Das Leben eines Boers ist übrigens nicht immer nur solch eine stetige Fortsetzung ruhigen und zufriedenen, phlegmatisch begnügten Dahinvegetirens. Der Sonnenschein seines friedlichen Alltagslebens wird zuweilen durch gar böse Gewitter grell unterbrochen. Heuschrecken, Hagelschlag, Viehepidemien, Viehdiebstahl durch im Lande herumvagirende Hottentotten- und Kaffernstrolche, plötzliches Weglaufen seiner spärlichen schwarzen und gelben Dienstboten und dies vielleicht gerade zu einer Zeit, wo für die Ernte der Feldfrüchte deren Hülfe ganz unentbehrlich war, Viehvergiftung als sehr gebräuchliche Rache gescholtener oder weggejagter farbiger Dienstboten oder endlich eine dürre Saison, vollständiger Regenmangel während sechs bis acht Monaten, in Folge dessen der Wasserdamm und der Brunnen vertrocknen und die Schafe und anderes Vieh zu Tausenden dahinsterben – das sind die bösen Feinde, die dann und wann den Boer heimsuchen, seine Leber afficiren und seiner sonst ungestörten Fettbildung hindernd in den Weg treten. Ein dürres Jahr kommt zum Glück im Durchschnitt nur alle sieben Jahre. In einem solchen geht aber auch leicht der gesammte Heerdenstamm einer Farm zu Grunde. Ebenso verderblich wird auch ein dann und wann kommendes zu nasses Jahr den Heerden; der gänzliche Mangel an schützenden Stallungen hat dann namentlich unter den Lämmern und Schafen massenhaftes Absterben zur Folge.

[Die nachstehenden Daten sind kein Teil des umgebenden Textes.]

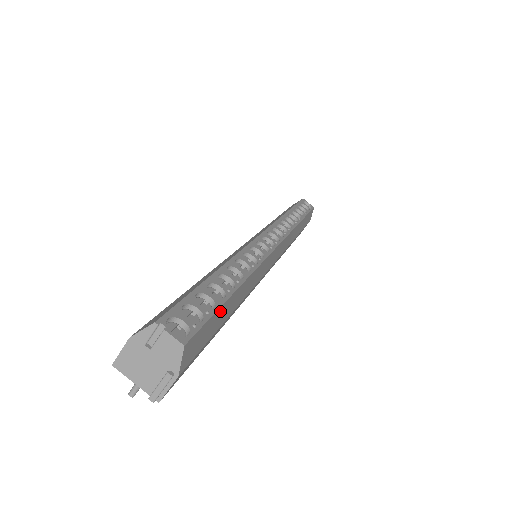
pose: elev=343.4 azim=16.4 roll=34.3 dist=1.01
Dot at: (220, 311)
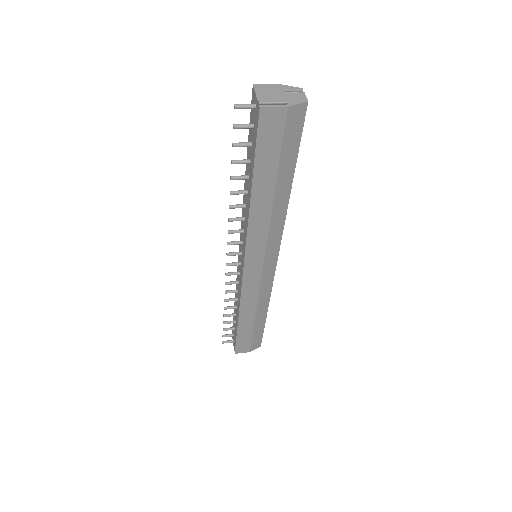
Dot at: (294, 157)
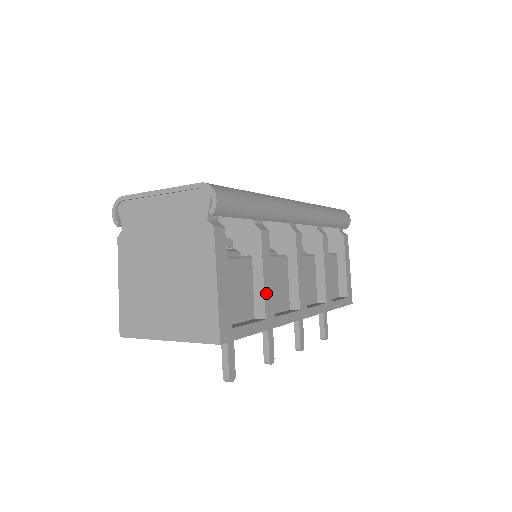
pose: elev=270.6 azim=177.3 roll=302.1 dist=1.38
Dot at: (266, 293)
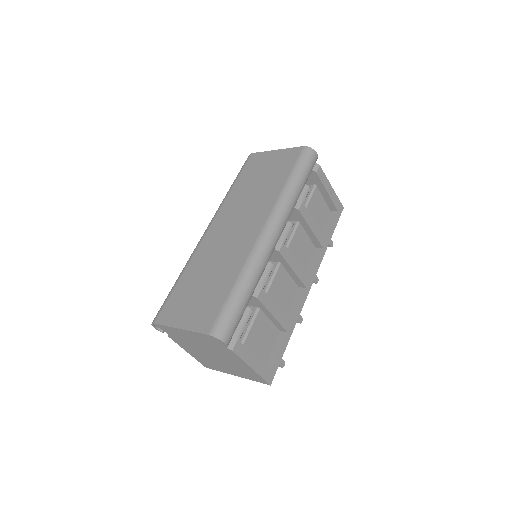
Dot at: (280, 321)
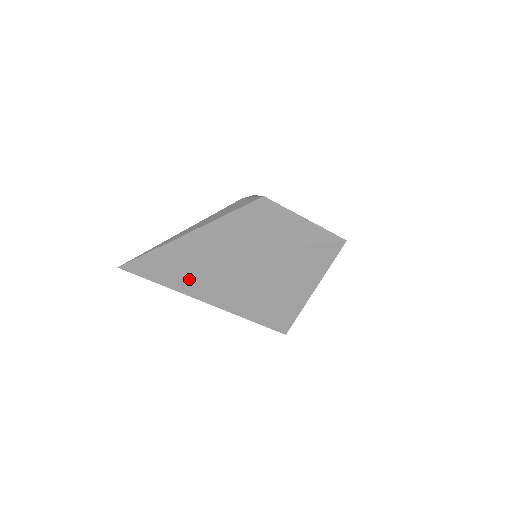
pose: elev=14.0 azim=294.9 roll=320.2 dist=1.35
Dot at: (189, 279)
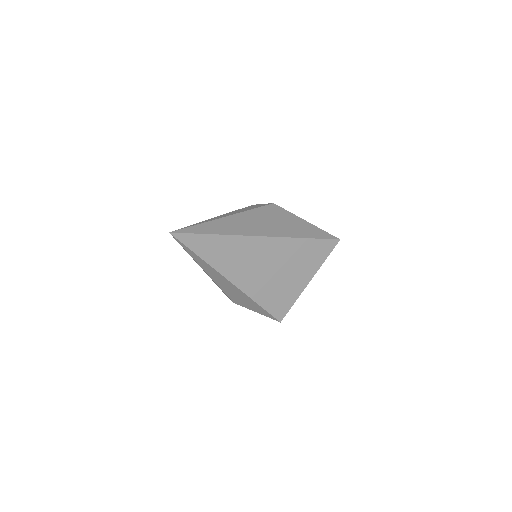
Dot at: (222, 254)
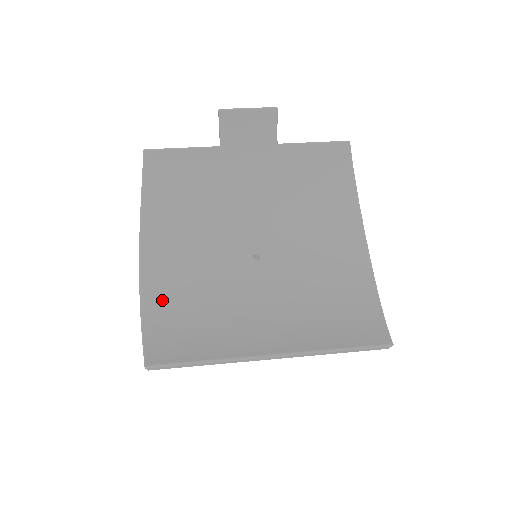
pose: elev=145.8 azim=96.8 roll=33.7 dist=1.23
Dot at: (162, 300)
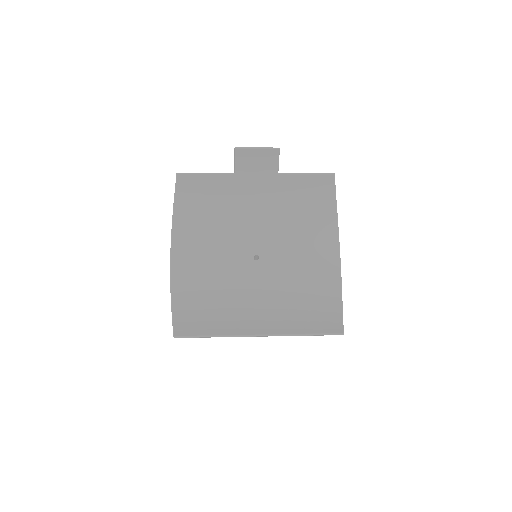
Dot at: (186, 287)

Die gesellschaftliche Scheidung zwischen der holländischen und der englischen Rasse fängt schon in Capstadt an und geht von da sehr sichtbar durch die ganze Cap-Colonie hindurch, sich in den beiden Freistaaten lebhaft fortsetzend. Forscht man nach der Ursache dieser socialen Scheidung, so findet man, daß sie weniger in persönlichen oder nationalen Antipathien ihren Grund hat (denn die Charaktere des Holländers und des Engländers sind ja nicht wesentlich verschieden und passen im Grunde ganz gut zu einander), als vielmehr in der langjährigen schlechten Behandlung, welche die holländischen Colonisten in Südafrika durch die englische Regierung zu erdulden hatten.

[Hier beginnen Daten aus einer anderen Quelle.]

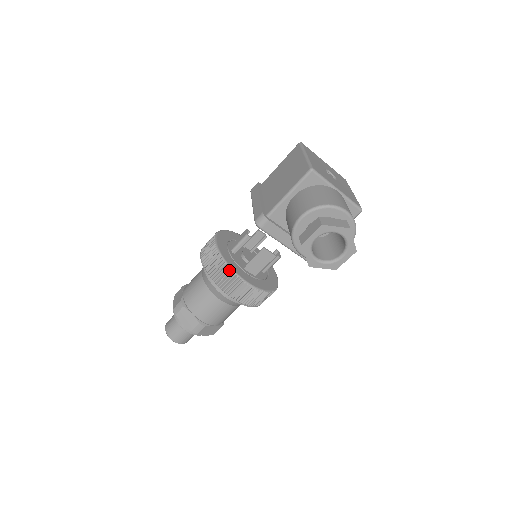
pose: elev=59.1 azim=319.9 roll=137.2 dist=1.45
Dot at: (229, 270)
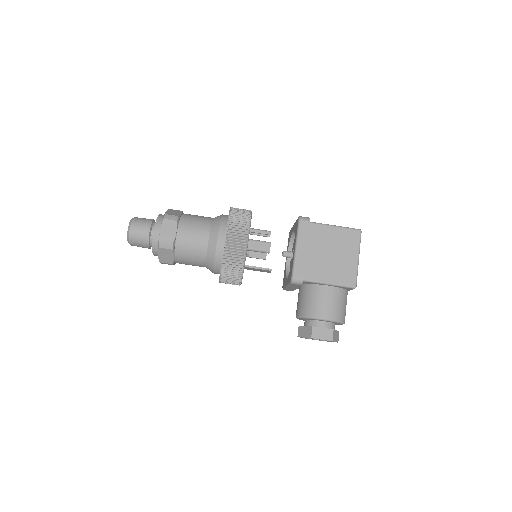
Dot at: (240, 275)
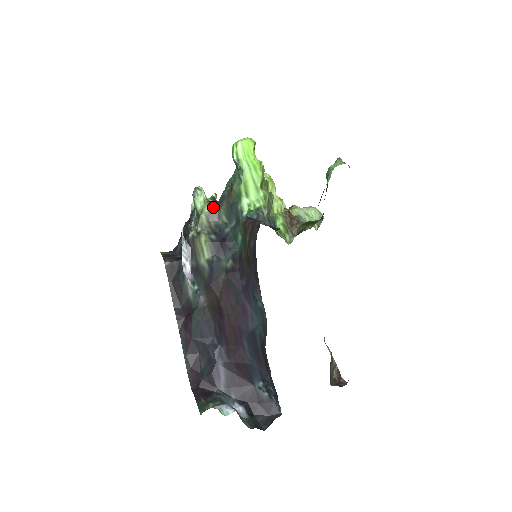
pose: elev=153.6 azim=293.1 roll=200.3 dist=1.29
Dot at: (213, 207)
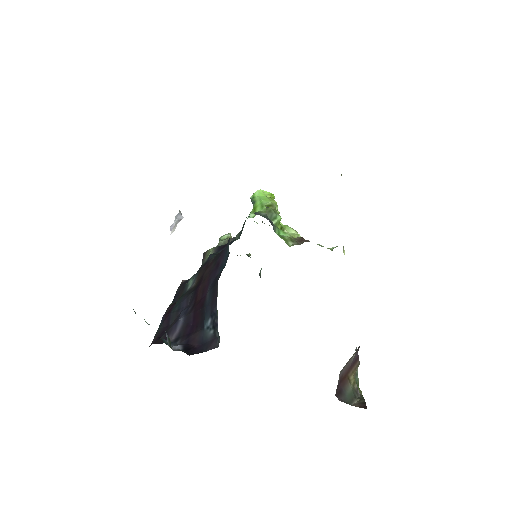
Dot at: occluded
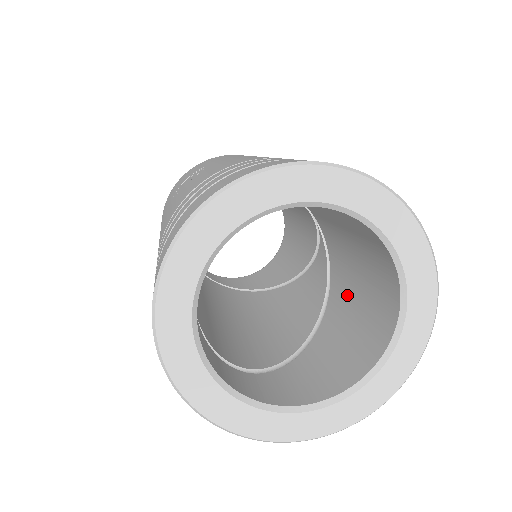
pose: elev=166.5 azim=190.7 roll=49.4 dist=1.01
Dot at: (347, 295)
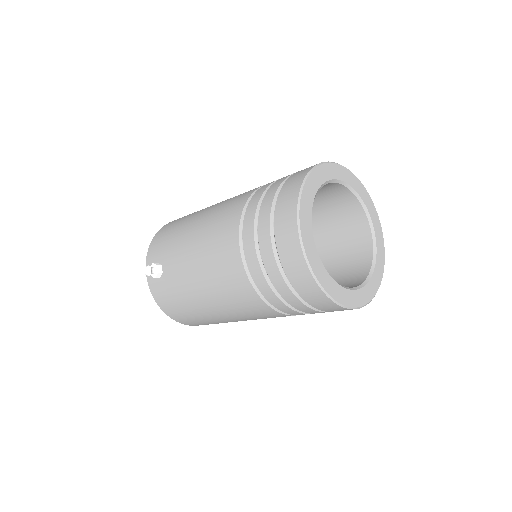
Dot at: occluded
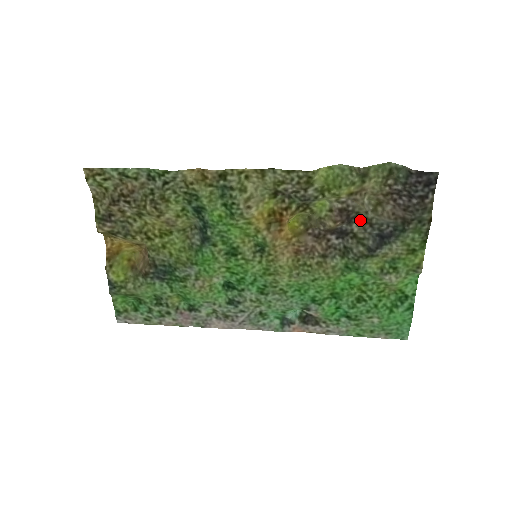
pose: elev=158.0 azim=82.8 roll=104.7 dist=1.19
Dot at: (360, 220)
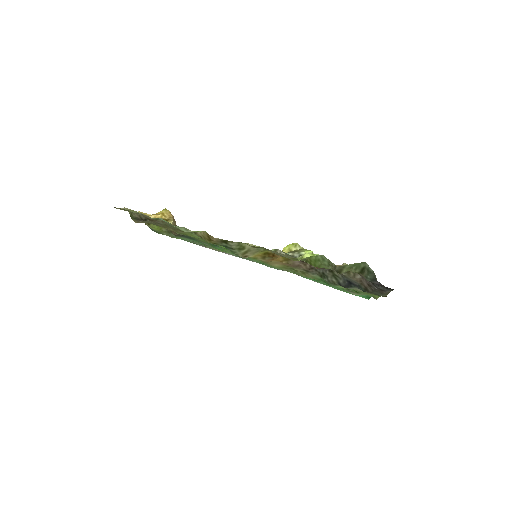
Dot at: occluded
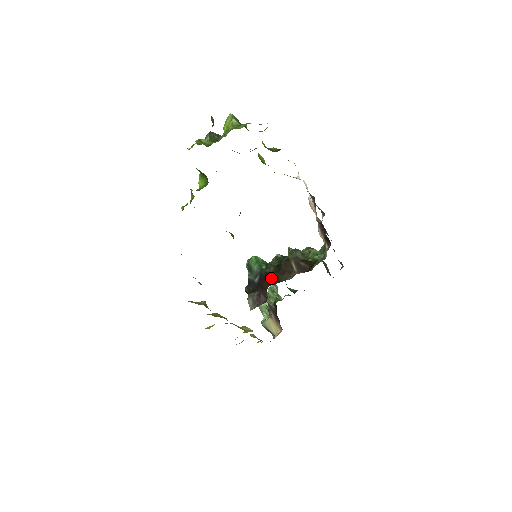
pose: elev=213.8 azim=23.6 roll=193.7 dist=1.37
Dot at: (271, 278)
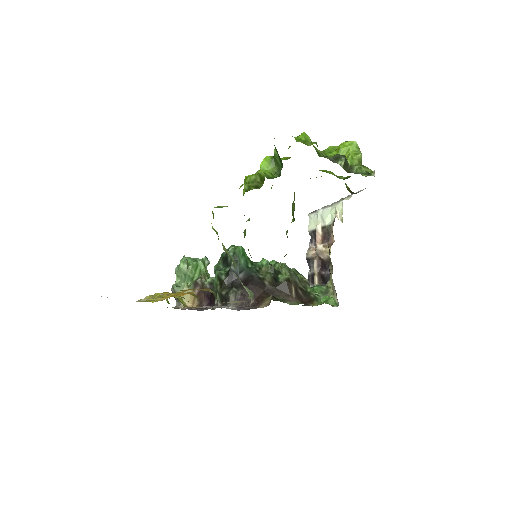
Dot at: (266, 289)
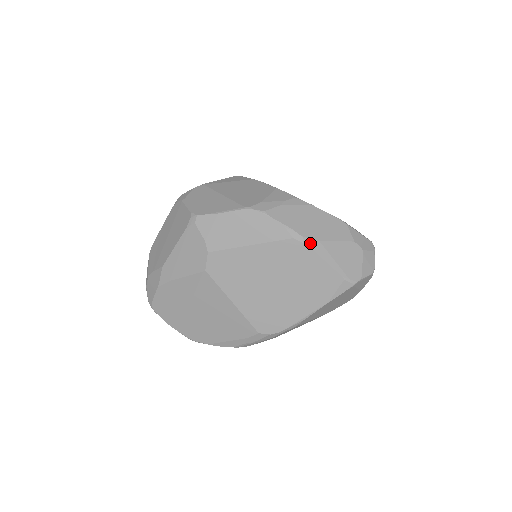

Die letztere hat seit der gewaltsamen Annexion der Cap-Colonie im Jahre 1795 (um sie nicht in die Hände Napoleon's, der Holland erobert hatte, fallen zu lassen) nur wenig gethan, um sich bei den Colonisten beliebt zu machen. Am allermeisten aber hat sie sich seit dem Jahre 1834 verhaßt gemacht durch unvorbereitete Durchführung einer humanitären Maßregel, die an sich die volle Zustimmung jedes civilisirten Menschen haben muß: der Sclavenemancipation. Hierdurch wurde allerdings die Colonie plötzlich ihres ersten Bedürfnisses, nämlich billiger und stets disponibler Arbeitskräfte, beraubt.

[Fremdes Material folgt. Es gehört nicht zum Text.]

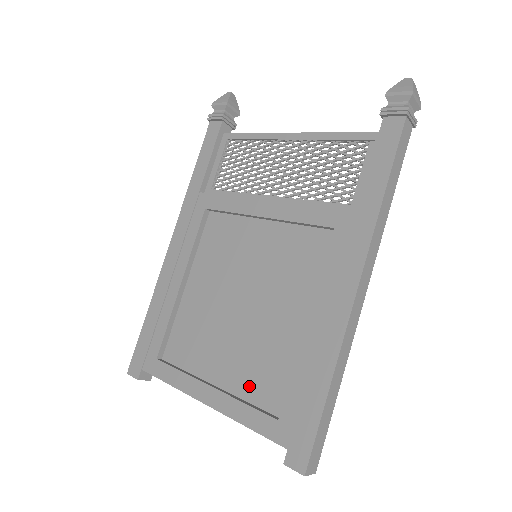
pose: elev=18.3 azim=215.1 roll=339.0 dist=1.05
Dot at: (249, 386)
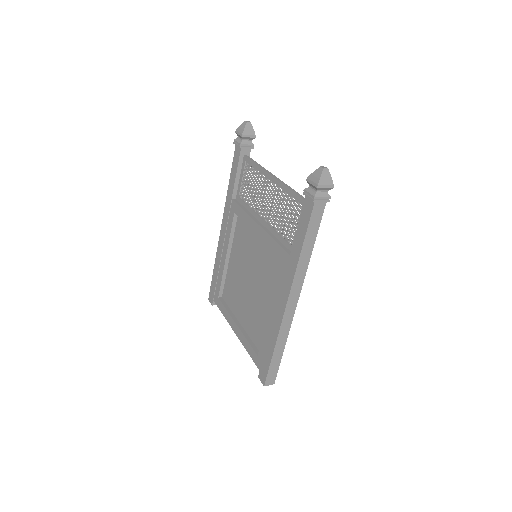
Dot at: (251, 331)
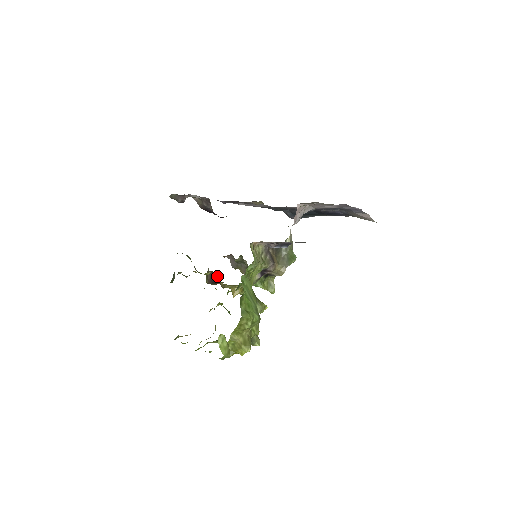
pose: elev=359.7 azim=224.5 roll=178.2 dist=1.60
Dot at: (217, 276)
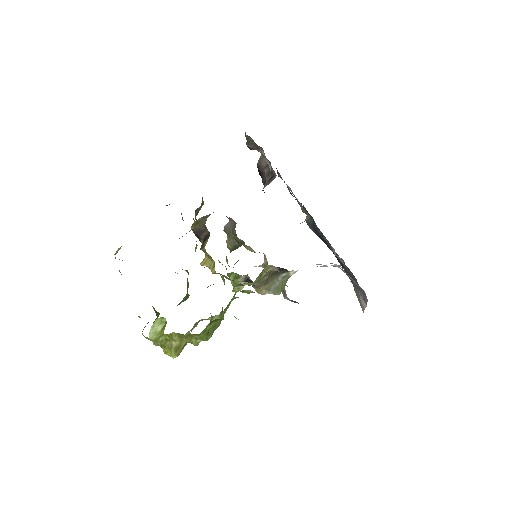
Dot at: (207, 236)
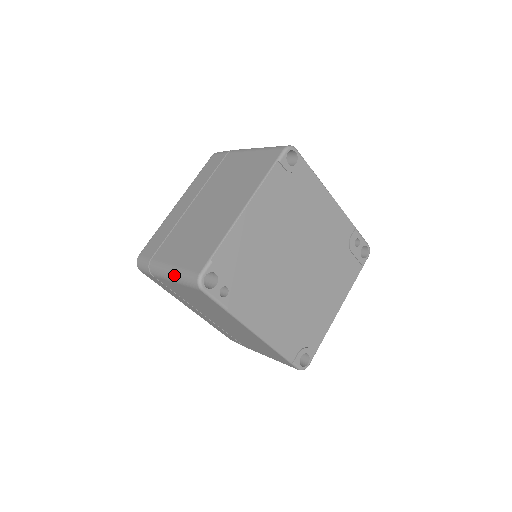
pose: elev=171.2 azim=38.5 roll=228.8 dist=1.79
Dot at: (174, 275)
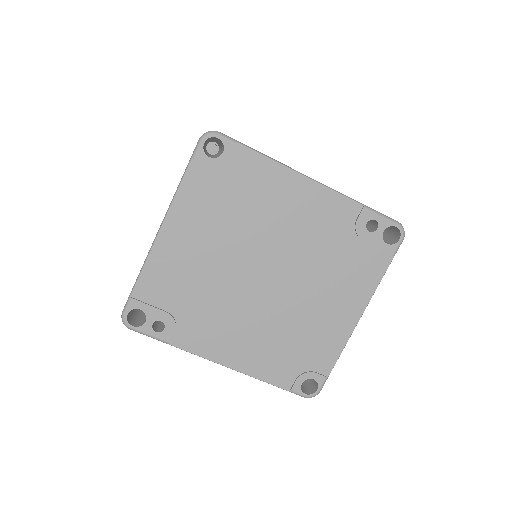
Dot at: occluded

Tausende von holländischen Bauern verließen in Folge dessen vom Jahre 1836 an ihre früher so blühenden Farmen und suchten mit ihren Viehheerden jenseit des Oranje-Stroms und in der heutigen Provinz Natal neue Wohnplätze, die sie fortwährend mit Pulver und Blei gegen die widerspenstigen Eingeborenen zu vertheidigen hatten. Allmählich, theils durch gütlichen Vertrag und Kauf, theils durch Gewalt, unterwarfen sie ihrer Herrschaft die eingeborenen Stämme. Wo bisher nur das Brüllen wilder Thiere und das Kriegsgeheul blutdürstiger Schwarzen ertönt war, entstanden durch den Fleiß, die hartnäckige und ausdauernde Arbeit und Energie der holländischen Bauern (die nun von den Engländern zur Bezeichnung ihrer neuen besonderen Nationalität schlechthin die „Boers“ genannt wurden) nach einander drei blühende Freistaaten: der Oranje-Freistaat, die Republik Natal und die Transvaal-Republik.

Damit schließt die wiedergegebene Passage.